Localization of LC3 staining in the retina. Double-label immunofluorescence using antibodies directed to LC3 and GAT-1 (A) or LC3 and Dab1 (B). The representative confocal images are collected in retinal sections at PD13, both untreated OIR and propranolol-treated mice. Scale bar, 20 μm.

FIGURE 7

Localization of LC3 staining in the retina. Double-label immunofluorescence using antibodies directed to LC3 and β-tubulin III. The representative confocal images are collected in retinal sections at PD13, both untreated OIR and propranolol-treated mice. Scale bar, 20 μm.

FIGURE 8

Propranolol effects on autophagy signaling. Activation levels of anti- and pro-autophagic protein kinases were evaluated in the retina by western blot experiments (A,B) and their respective densitometric analysis (C). Propranolol reduced the levels of pAkt, pS6, p4EBP1, and pUlk1 at Ser757 while did not affect the levels of pAMPK and pUlk1 at Ser555. The ratio between the expression of phosphorylated protein and the respective total protein is presented as scatter plots with mean ± SD. ^∗P < 0.01 vs. OIR mice values (one-way ANOVA followed by Newman–Keuls’ multiple comparison post-test). β-actin was also used as the loading control.

FIGURE 9

LC3 and active Caspase 3 retinal staining in the presence of autophagy modulators. Immunofluorescence using antibodies directed to cleaved Caspase 3 and LC3 in retinas of OIR mice both in the absence and in the presence of the autophagy stimulator rapamycin or the autophagy inhibitor wortmannin. Propranolol was administered in untreated and wortmannin-treated OIR mice. The representative confocal images are collected in retinal sections at PD13. Scale bar, 20 μm.

FIGURE 10

Propranolol effects on retinal functions. (A) Representative ERG waveforms in controls, untreated OIR and propranolol-treated mice recorded at light intensities of –1, 0, and 1 log cd-s/m², at PD17. (B–D) a-wave, b-wave and SOP amplitudes in controls (white), untreated (black), propranolol-treated from PD12 to PD16 (red), and propranolol-treated at PD16 (gray) OIR mice at increasing light intensities. Repeated propranolol administration, from PD12 to PD16, restored a-, b-wave amplitudes and SOPs to levels that were not significantly different from those in controls. ^∗P < 0.01, ^∗∗P < 0.001 vs. controls (two-way ANOVA followed by Bonferroni’s multiple comparison post-test).

FIGURE 11

A schematic diagram representing the proposed mechanisms by which propranolol reduces apoptosis/autophagy neuronal ratio in the retina therefore recovering ERG dysfunction.

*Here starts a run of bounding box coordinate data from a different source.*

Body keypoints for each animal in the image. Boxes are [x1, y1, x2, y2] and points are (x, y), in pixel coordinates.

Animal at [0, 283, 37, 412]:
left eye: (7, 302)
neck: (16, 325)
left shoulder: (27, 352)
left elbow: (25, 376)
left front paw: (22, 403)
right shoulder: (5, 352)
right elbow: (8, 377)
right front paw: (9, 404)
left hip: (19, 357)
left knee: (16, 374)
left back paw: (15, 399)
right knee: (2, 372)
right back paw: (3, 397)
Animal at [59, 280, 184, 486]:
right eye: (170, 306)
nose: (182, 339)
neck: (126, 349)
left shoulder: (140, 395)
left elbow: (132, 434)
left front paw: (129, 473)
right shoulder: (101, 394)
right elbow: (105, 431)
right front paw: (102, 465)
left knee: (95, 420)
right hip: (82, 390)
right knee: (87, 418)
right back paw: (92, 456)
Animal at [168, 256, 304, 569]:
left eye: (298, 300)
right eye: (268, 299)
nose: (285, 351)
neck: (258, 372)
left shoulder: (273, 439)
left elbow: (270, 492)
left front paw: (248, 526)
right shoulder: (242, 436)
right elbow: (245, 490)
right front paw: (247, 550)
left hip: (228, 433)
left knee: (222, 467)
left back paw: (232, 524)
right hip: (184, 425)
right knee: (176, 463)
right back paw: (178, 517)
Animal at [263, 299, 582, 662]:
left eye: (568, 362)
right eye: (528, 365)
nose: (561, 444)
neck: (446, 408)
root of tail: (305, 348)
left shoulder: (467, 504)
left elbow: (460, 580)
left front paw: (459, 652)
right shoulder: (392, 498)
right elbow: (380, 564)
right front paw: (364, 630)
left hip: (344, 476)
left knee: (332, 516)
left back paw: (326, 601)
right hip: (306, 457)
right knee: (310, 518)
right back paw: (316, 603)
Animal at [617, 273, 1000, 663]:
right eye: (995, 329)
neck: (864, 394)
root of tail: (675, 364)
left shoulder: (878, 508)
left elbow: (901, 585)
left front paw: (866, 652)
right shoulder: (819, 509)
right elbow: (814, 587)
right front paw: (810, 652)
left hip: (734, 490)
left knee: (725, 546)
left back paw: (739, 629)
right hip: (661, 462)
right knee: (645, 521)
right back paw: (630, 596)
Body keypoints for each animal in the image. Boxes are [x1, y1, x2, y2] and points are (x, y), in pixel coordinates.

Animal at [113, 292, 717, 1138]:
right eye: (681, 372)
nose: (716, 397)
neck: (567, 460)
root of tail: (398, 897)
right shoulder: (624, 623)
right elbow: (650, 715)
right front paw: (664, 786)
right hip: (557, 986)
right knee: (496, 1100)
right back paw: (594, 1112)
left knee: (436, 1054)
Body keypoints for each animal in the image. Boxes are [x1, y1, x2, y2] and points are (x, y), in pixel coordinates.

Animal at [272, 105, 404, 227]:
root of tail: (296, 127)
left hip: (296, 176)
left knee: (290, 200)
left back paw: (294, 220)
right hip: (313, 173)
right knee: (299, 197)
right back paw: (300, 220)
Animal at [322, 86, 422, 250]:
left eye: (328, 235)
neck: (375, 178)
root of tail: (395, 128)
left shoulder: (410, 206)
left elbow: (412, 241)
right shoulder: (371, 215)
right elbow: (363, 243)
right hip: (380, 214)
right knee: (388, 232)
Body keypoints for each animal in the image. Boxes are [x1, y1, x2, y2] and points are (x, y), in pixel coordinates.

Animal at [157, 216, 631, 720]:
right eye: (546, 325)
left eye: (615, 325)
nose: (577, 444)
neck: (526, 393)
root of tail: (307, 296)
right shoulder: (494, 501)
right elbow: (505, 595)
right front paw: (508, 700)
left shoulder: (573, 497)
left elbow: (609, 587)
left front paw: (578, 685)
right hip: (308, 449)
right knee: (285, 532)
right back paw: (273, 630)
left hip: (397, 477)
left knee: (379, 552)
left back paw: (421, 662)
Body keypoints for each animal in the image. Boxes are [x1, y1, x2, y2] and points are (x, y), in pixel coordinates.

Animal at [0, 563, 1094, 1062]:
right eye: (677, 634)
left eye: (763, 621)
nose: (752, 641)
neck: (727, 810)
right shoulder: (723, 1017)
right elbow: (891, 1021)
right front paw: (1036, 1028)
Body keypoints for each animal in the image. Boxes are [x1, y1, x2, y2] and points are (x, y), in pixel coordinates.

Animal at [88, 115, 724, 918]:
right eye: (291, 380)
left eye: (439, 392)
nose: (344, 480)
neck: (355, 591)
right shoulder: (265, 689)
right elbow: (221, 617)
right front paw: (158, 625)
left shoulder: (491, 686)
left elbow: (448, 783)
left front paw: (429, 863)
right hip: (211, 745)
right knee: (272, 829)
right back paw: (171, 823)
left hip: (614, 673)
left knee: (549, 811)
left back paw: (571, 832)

Propranolol, by blocking BARs, causes a reduced phosphorylation of anti-autophagic molecules, including Akt, S6, 4EBP1, and Ulk1 at Ser 757 site that would result in reduced levels of p62 and increased levels/clustering of LC3-II both indicative of an increased autophagosome formation. BAR blockade would also cause a reduction in the levels of the apoptotic molecules cytochrome c and cleaved (active) Caspase 3 thus counteracting OIR-associated apoptotic processes. We hypothesize that the stimulated autophagy triggers anti-apoptotic events leading to ameliorative effects of propranolol on the damaged retina. In this scenario, the coordinated increase in autophagy and decrease in apoptosis may play a key role to reduce retinal cell death and ameliorate visual performance.